## EXCERPT

#####

Finalists

The inaugural Tapestry Design Prize for Architects received 42 entries. The judges’ decision to award an equal first prize in 2015 highlighted the strength of the submissions received. No second prize
was awarded. 

Judge Professor Leon van Schaik AO wrote “For First Prize there were strong arguments in favour of the “autonomous” abstract design by John Wardle Architects, and equally strong arguments in favour of the dense historical narrative of Green and Hamer’s design.”

 

First Prize

‘Perspectives on a Flat Surface’
John Wardle Architects

‘Long Term Parking’
Kristen Green Architecture + Michelle Hamer

Third Prize

‘Freeway Architecture’
Peter Elliott Architecture and Urban Design

Judges essay.

 

The Chair of the Australian Tapestry Workshop (ATW) Board, architect Peter Williams, and the Director, Antonia Syme, devised and conducted a competition for a tapestry designed for the then yet-to-be-constructed and not-yet-finally-designed Australian Pavilion at the Venice Biennale. Architects were invited to submit proposals for a tapestry that would grace the “white cube” of the interior, an interior at that stage lit partly by a skylight. This tapestry could, given the program of the pavilion, hang there only once, or at irregular intervals.

Forty-two entries were received. A judging panel chaired by Professor Kay Lawrence AM (Adelaide) and consisting of architects Brian Zulaikha and Hannah Tribe (Sydney), curatorial manager Jason Smith (Brisbane), photographer John Gollings and I (Melbourne) shortlisted these entries down to twelve finalists.

Shortlisted were what I regard as three groupings of works. Five occupy a terrain that either represents or mimics the Australian bush. Three propose dense narratives in the tradition of battles, hunts and gardens. Four are in the Modern tradition in that they eschew any local narrative and situate themselves as autonomous abstractions.

In the first cluster, two entries, one by Lucy Irvine, Robyn Creagh and Mark Robertson and the other by Ainslie Murray and Panovscott, propose cylindrical tapestries, presumably formed by rolling completed tapestries into six hanging closed or one part open standing tube. Elaborate means of inscribing a landscape onto the design are keys to their design. Kennedy Nolan’s proposal uses thick black wool to create a Flokati effect representing the outback and nudges into narrative territory with a fragment of the Titian in the National Gallery Victoria. The next in this group, by Attiwill Lee Penn Scott, presents a watercolour of a Glass Gorge in the Flinders Ranges with a distillation of its colour make-up in patches of colour to one side. The final design in this group, by Owen and Vokes and Peters with The Letter D, is a gloriously depicted and then pixelated fly, that trying denizen of an Australian summer.

#####

Extracted page text data
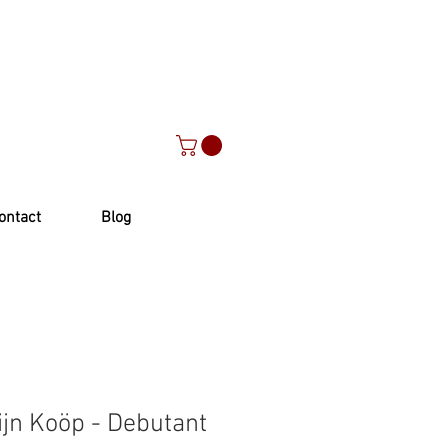
ontact
Blog
ijn Koöp - Debutant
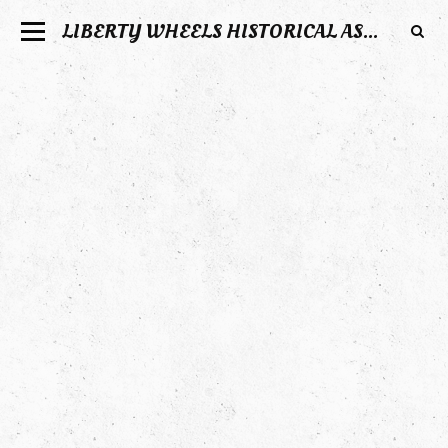
LIBERTY WHEELS HISTORICAL ASSOCIATION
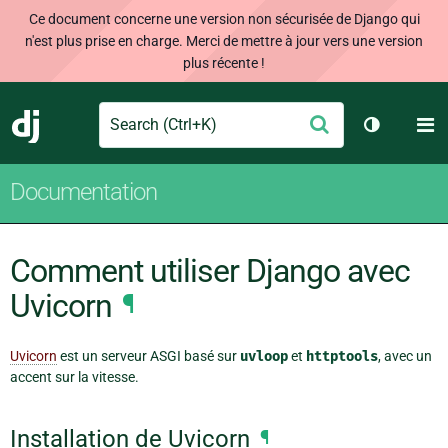
Ce document concerne une version non sécurisée de Django qui
n'est plus prise en charge. Merci de mettre à jour vers une version
plus récente !
Search
M
Envoyer
Django
Changer d
Documentation
Comment utiliser Django avec
Uvicorn
¶
Uvicorn
est un serveur ASGI basé sur
uvloop
et
httptools
, avec un
accent sur la vitesse.
Installation de Uvicorn
¶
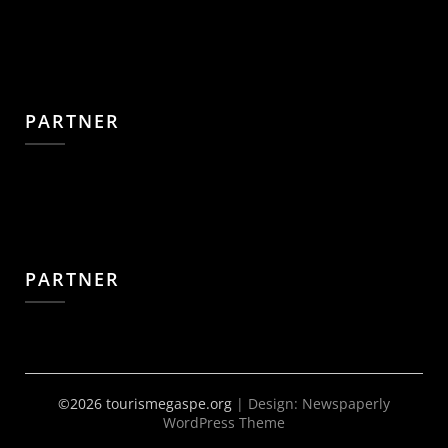
PARTNER
PARTNER
©2026 tourismegaspe.org
| Design:
Newspaperly
WordPress Theme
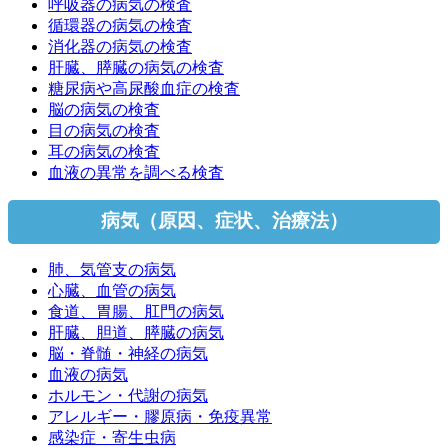
呼吸器の病気の検査
循環器の病気の検査
消化器の病気の検査
肝臓、膵臓の病気の検査
糖尿病や高尿酸血症の検査
脳の病気の検査
目の病気の検査
耳の病気の検査
血液の異常を調べる検査
病気（原因、症状、治療法）
肺、気管支の病気
心臓、血管の病気
食道、胃腸、肛門の病気
肝臓、胆道、膵臓の病気
脳・脊髄・神経の病気
血液の病気
ホルモン・代謝の病気
アレルギー・膠原病・免疫異常
感染症・寄生虫病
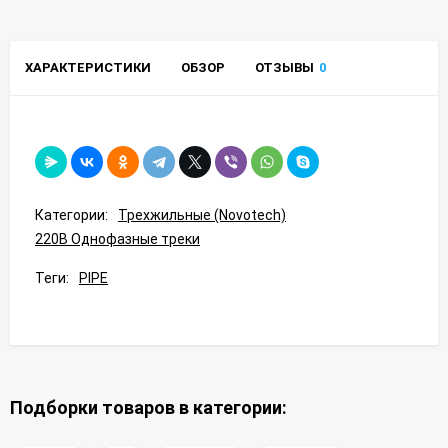
ХАРАКТЕРИСТИКИ
ОБЗОР
ОТЗЫВЫ
0
Категории:
Трехжильные (Novotech)
220В Однофазные треки
Теги:
PIPE
Подборки товаров в категории:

#####

## YOUR TASKS
(A) Decide whether each statement below agrees with the Tapestry Design Prize text, answering yes or no and quoting the deciding words: (i) the prize received forty-two entries; (ii) a second prize was awarded; (iii) five of the shortlisted works are in the Modern tradition.
(B) Reproduce word for word the stretch of the Tapestry Design Prize text from "Judges essay." through "at irregular intervals.".

## RESPONSES BY ITEM NUMBER
(A)
(i) Yes: "The inaugural Tapestry Design Prize for Architects received 42 entries."
(ii) No: "No second prize was awarded."
(iii) No: "Four are in the Modern tradition"

(B)
Judges essay.

 

The Chair of the Australian Tapestry Workshop (ATW) Board, architect Peter Williams, and the Director, Antonia Syme, devised and conducted a competition for a tapestry designed for the then yet-to-be-constructed and not-yet-finally-designed Australian Pavilion at the Venice Biennale. Architects were invited to submit proposals for a tapestry that would grace the “white cube” of the interior, an interior at that stage lit partly by a skylight. This tapestry could, given the program of the pavilion, hang there only once, or at irregular intervals.